**EXERCISE REQUIREMENTS**
Please rewrite the data as a Markdown table with the columns Row and Line, starting at the beginning of the data and ending at the line containing "text_box Radiodifuzija [549, 1037, 1026, 1113]". Skip blank lines and leave out the pictures.

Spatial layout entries

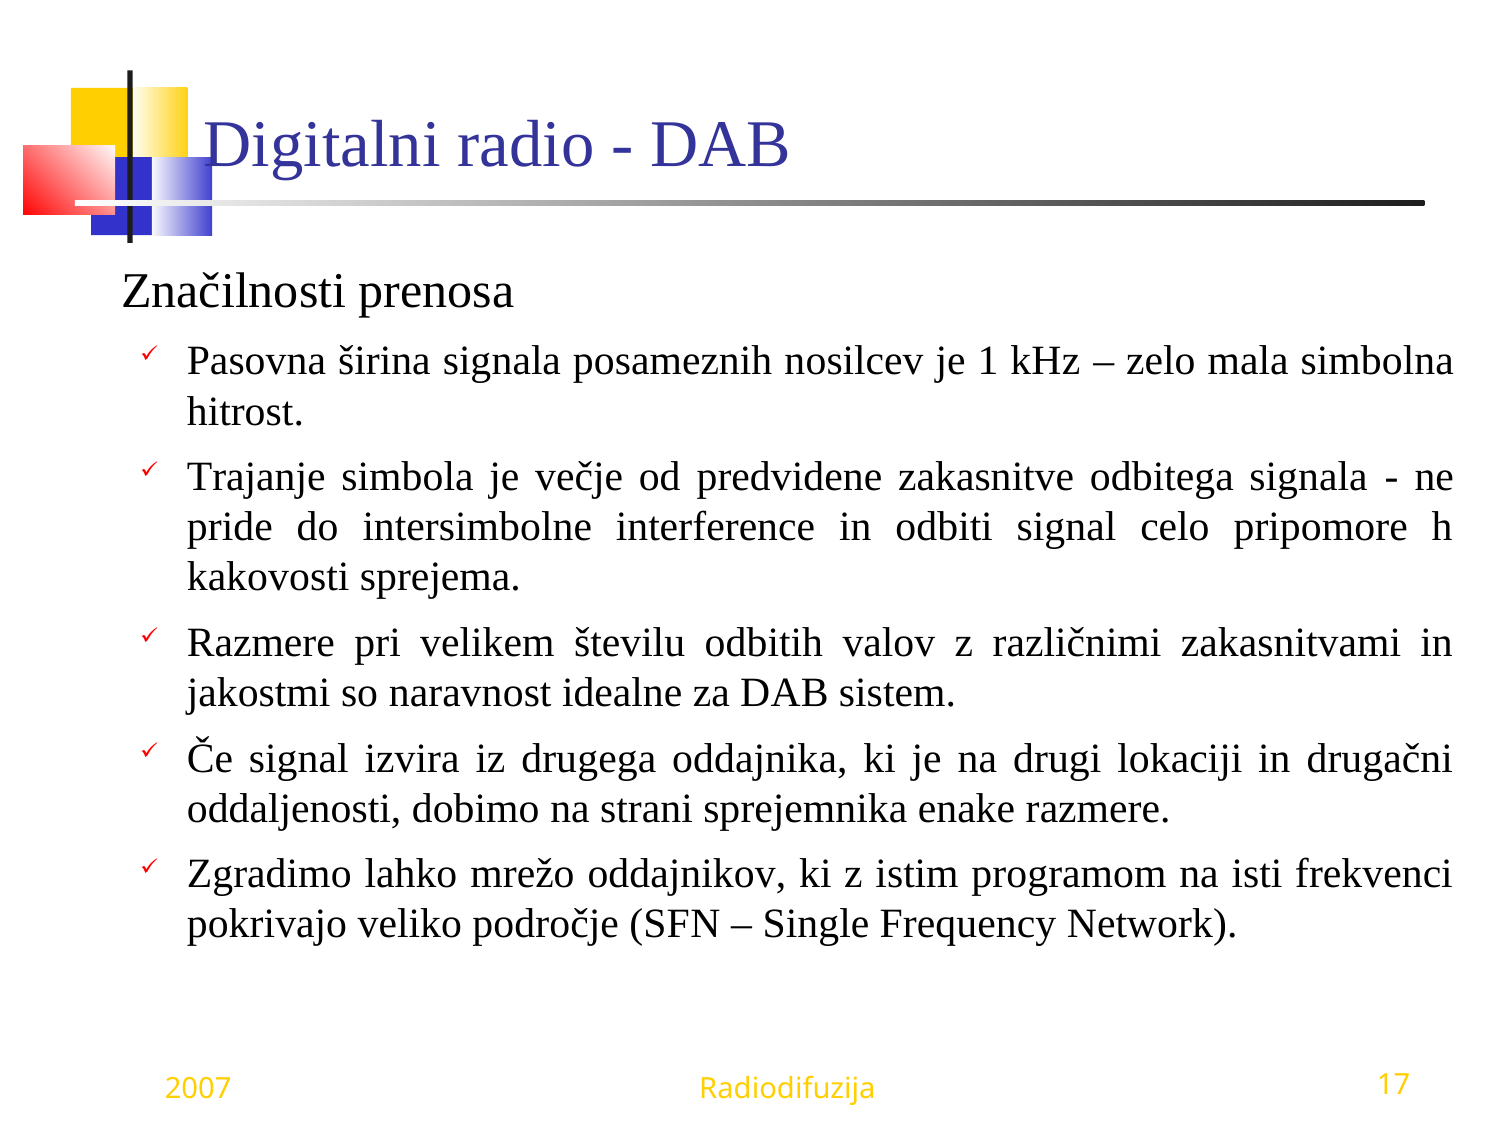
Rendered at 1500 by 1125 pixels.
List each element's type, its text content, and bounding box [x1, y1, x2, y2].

title Digitalni radio - DAB [188, 92, 1468, 188]
text_box 2007 [150, 1037, 463, 1113]
list Značilnosti prenosa Pasovna širina signala posameznih nosilcev je 1 kHz – zelo mala simbolna hitrost. Trajanje simbola je večje od predvidene zakasnitve odbitega signala - ne pride do intersimbolne interference in odbiti signal celo pripomore h kakovosti sprejema. Razmere pri velikem številu odbitih valov z različnimi zakasnitvami in jakostmi so naravnost idealne za DAB sistem. Če signal izvira iz drugega oddajnika, ki je na drugi lokaciji in drugačni oddaljenosti, dobimo na strani sprejemnika enake razmere. Zgradimo lahko mrežo oddajnikov, ki z istim programom na isti frekvenci pokrivajo veliko področje (SFN – Single Frequency Network). [50, 249, 1469, 1007]
text_box <number> [1112, 1037, 1426, 1113]
text_box Radiodifuzija [549, 1037, 1026, 1113]
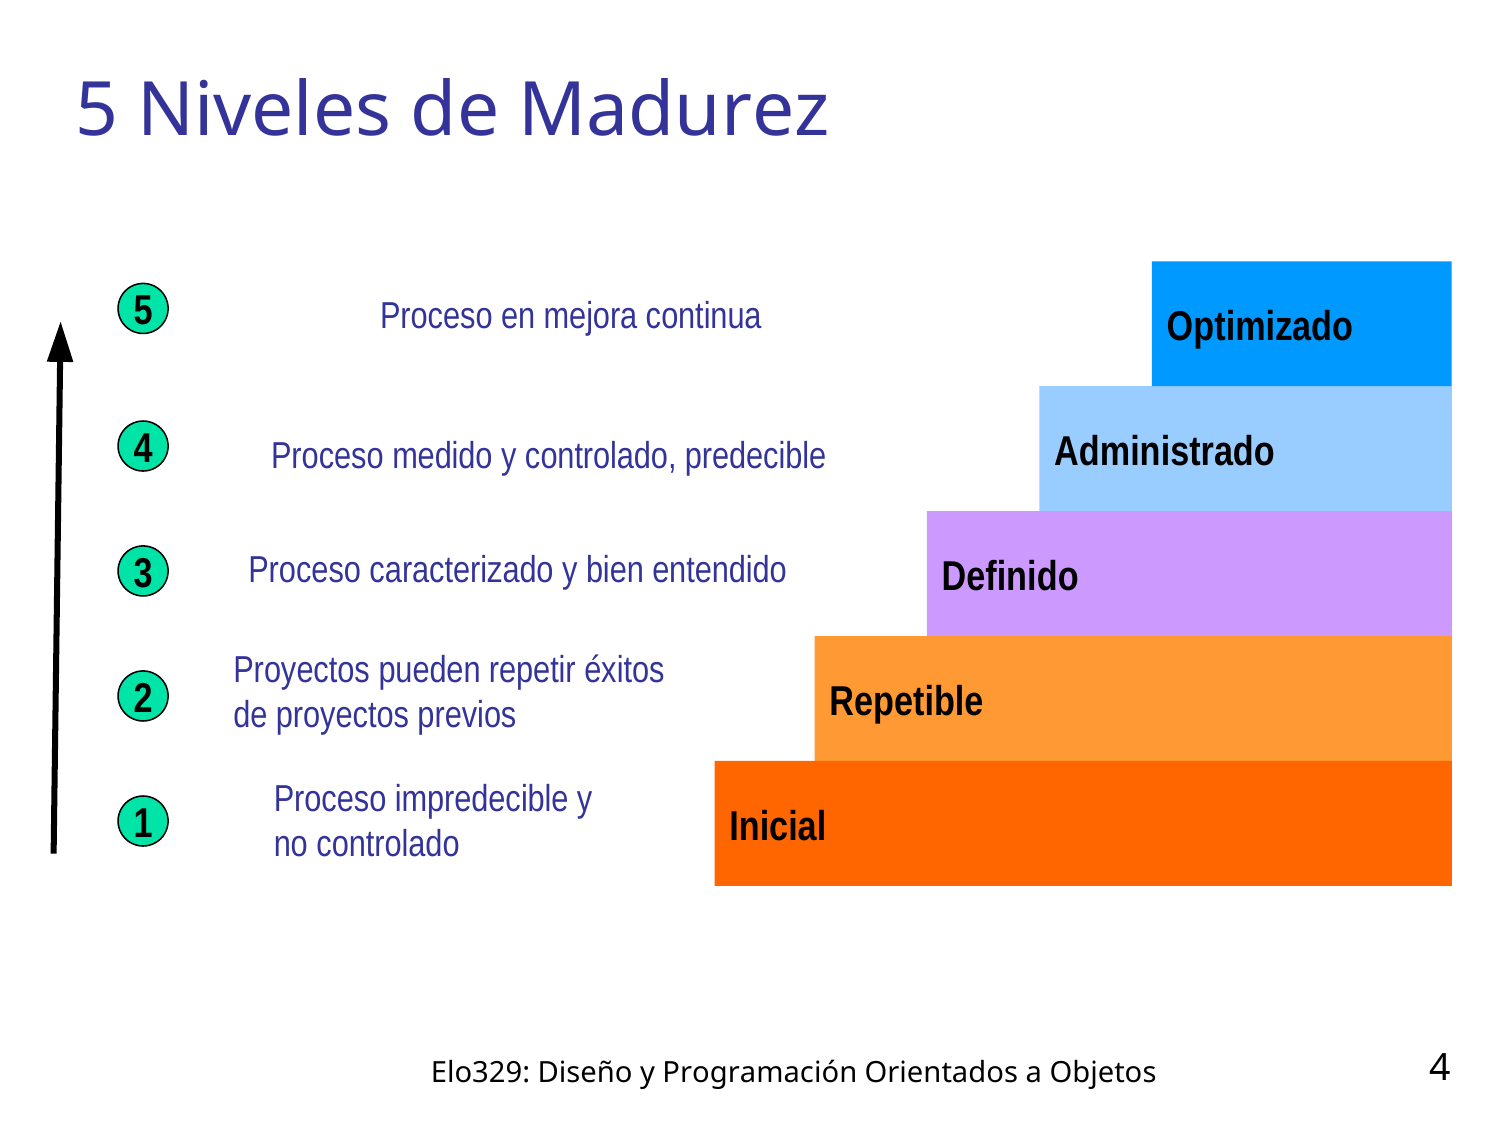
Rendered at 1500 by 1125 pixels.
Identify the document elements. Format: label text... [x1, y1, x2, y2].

text_box Definido [926, 511, 1452, 636]
text_box Proceso en mejora continua [365, 283, 777, 344]
text_box 2 [118, 670, 169, 722]
text_box 3 [118, 545, 169, 596]
text_box Proyectos pueden repetir éxitos de proyectos previos [218, 637, 680, 744]
text_box Administrado [1039, 386, 1452, 511]
text_box Inicial [714, 760, 1452, 886]
text_box 5 [118, 283, 169, 334]
text_box 1 [118, 796, 169, 847]
title 5 Niveles de Madurez [75, 17, 1449, 180]
text_box Repetible [814, 636, 1452, 760]
text_box 4 [118, 421, 169, 472]
text_box Proceso caracterizado y bien entendido [233, 537, 802, 598]
text_box Proceso impredecible y no controlado [259, 765, 608, 872]
text_box Optimizado [1151, 261, 1452, 387]
text_box Proceso medido y controlado, predecible [256, 423, 842, 485]
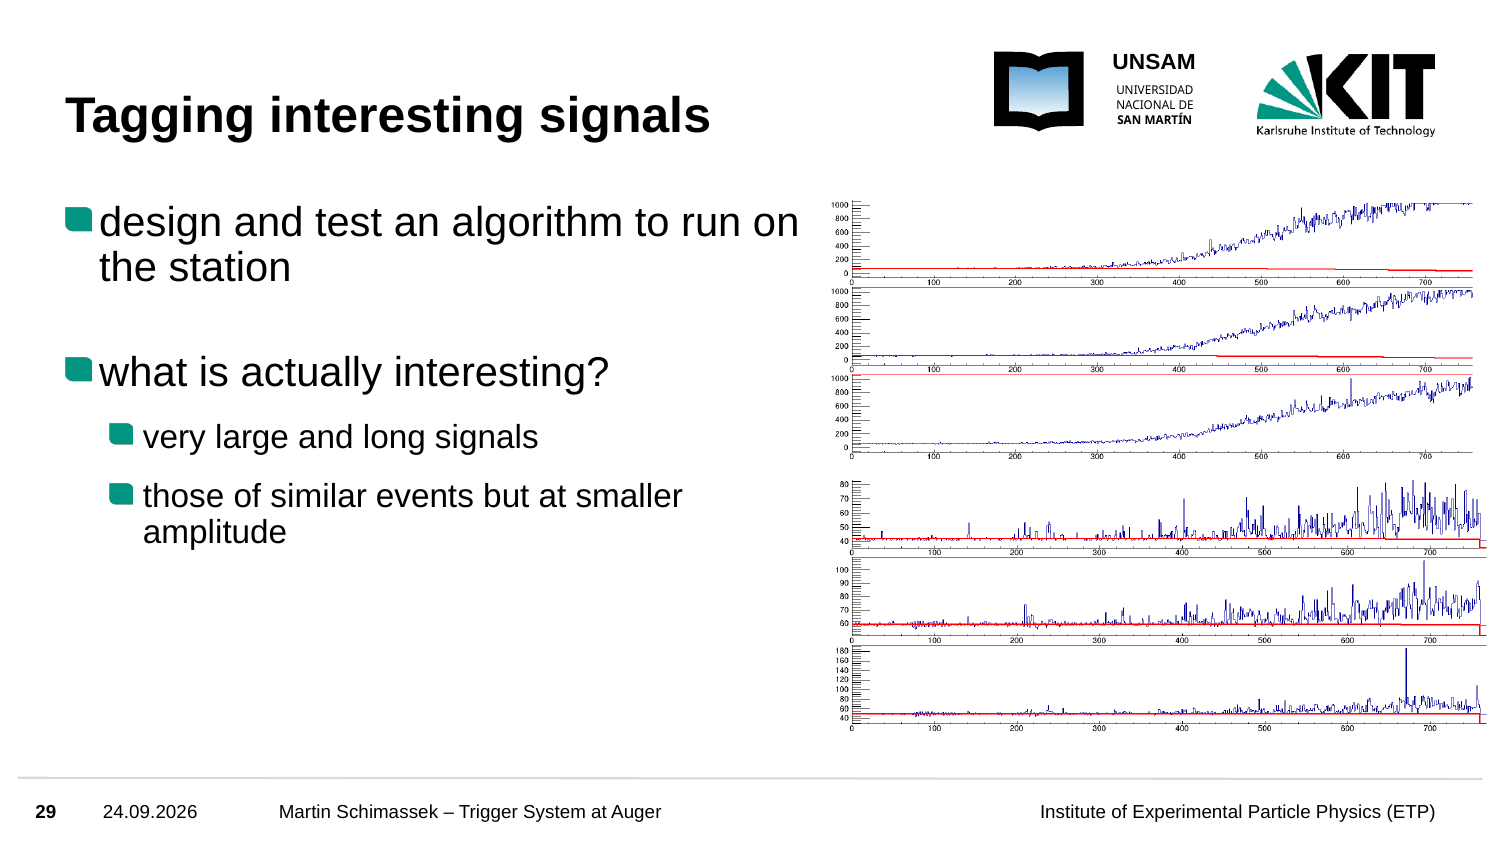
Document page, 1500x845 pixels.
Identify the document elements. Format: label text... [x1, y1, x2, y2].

title Tagging interesting signals [64, 48, 1192, 144]
picture [832, 480, 1494, 732]
slide_number <number> [35, 778, 89, 844]
picture [1257, 54, 1435, 137]
slide_number 01.11.2021 [102, 778, 272, 844]
list design and test an algorithm to run on the station what is actually interesting? very large and long signals those of similar events but at smaller amplitude [65, 200, 811, 736]
picture [825, 200, 1473, 459]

**SOLUTION FOR THIS TASK**
| Row | Line |
|---|---|
| 1 | Rendered at 1500 by 1125 pixels. |
| 2 | List each element's type, its text content, and bounding box [x1, y1, x2, y2]. |
| 3 | title Digitalni radio - DAB [188, 92, 1468, 188] |
| 4 | text_box 2007 [150, 1037, 463, 1113] |
| 5 | list Značilnosti prenosa Pasovna širina signala posameznih nosilcev je 1 kHz – zelo mala simbolna hitrost. Trajanje simbola je večje od predvidene zakasnitve odbitega signala - ne pride do intersimbolne interference in odbiti signal celo pripomore h kakovosti sprejema. Razmere pri velikem številu odbitih valov z različnimi zakasnitvami in jakostmi so naravnost idealne za DAB sistem. Če signal izvira iz drugega oddajnika, ki je na drugi lokaciji in drugačni oddaljenosti, dobimo na strani sprejemnika enake razmere. Zgradimo lahko mrežo oddajnikov, ki z istim programom na isti frekvenci pokrivajo veliko področje (SFN – Single Frequency Network). [50, 249, 1469, 1007] |
| 6 | text_box <number> [1112, 1037, 1426, 1113] |
| 7 | text_box Radiodifuzija [549, 1037, 1026, 1113] |